What Does the Term "modern Tragedy" Mean in Literature?

While classical tragedy generally involved heroic people in simply awful situations (often of their own making), modern tragedy places everyday people in similar quagmires in a contemporary setting. The tragedy of "Oedipus Rex" involves a young prince involved in a prophecy that foretold he would kill his father and marry his mother, and when that improbable scenario comes true, the king needlessly blinds himself, abdicating his throne and leaving Thebes in chaos.

In the modern tragedy "Death of a Salesman," the main character is just a salesman, but his choices, when he comes to realize that he can no longer support his family, are writ just as large on the stage, as he needlessly commits suicide just a matter of weeks from paying off the mortgage, leaving his family in ruins.
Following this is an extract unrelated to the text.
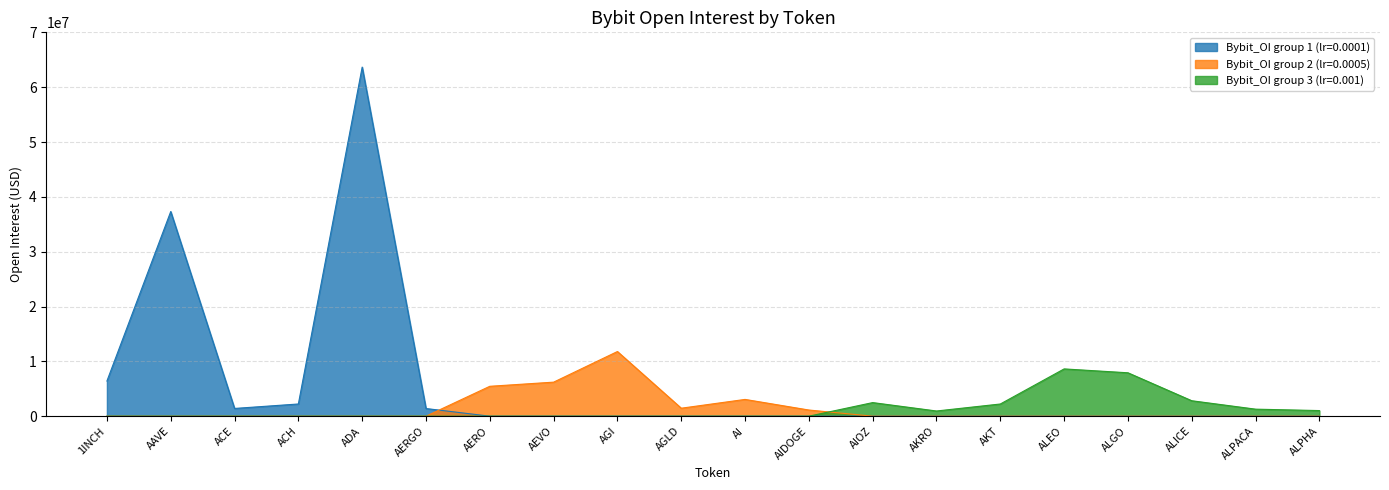

Reading right to left, what are all the values shown in this chart?

ALPHA=1025043	ALPACA=1282063	ALICE=2816943	ALGO=7914821	ALEO=8622136	AKT=2222923	AKRO=946261	AIOZ=2479303	AIDOGE=1124503	AI=3058823	AGLD=1455758	AGI=11792874	AEVO=6208233	AERO=5452725	AERGO=1397746	ADA=63662633	ACH=2226157	ACE=1412403	AAVE=37322578	1INCH=6415803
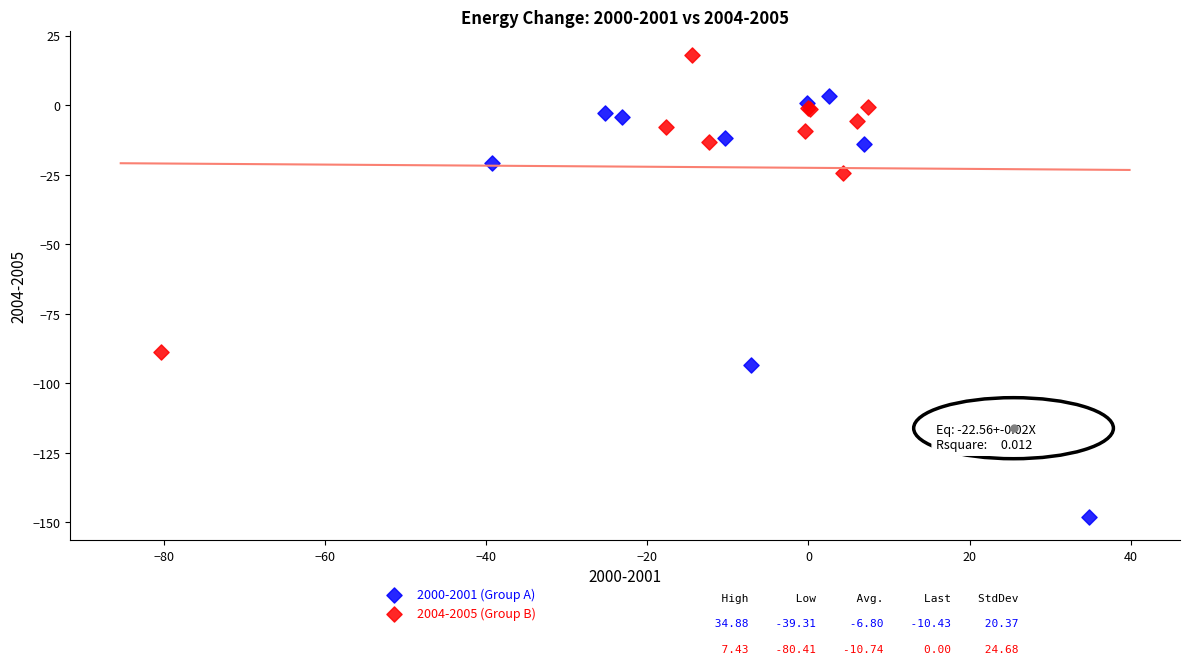

Which series reaches the maximum Y coordinate?

2004-2005 (Group B)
While such tragic characters as Agamemnon, Antigone, Othello and Julius Caesar all stand tall in the pantheon of drama, their stories are not any grander in scale than the trials that modern people face over the course over their lives. Agamemnon needs to sacrifice a virgin to go off and fight his war, and he makes the awful mistake of choosing his daughter. In the tragic ending to Rabbit Angstrom's marriage in "Rabbit at Rest," his sensual greed leads him to make love to his daughter-in-law, an act that he can only follow by fleeing to Florida. The greed, covetousness and rage that lie within humans are the stuff of tragedy, whether one is a monarch or a mailman.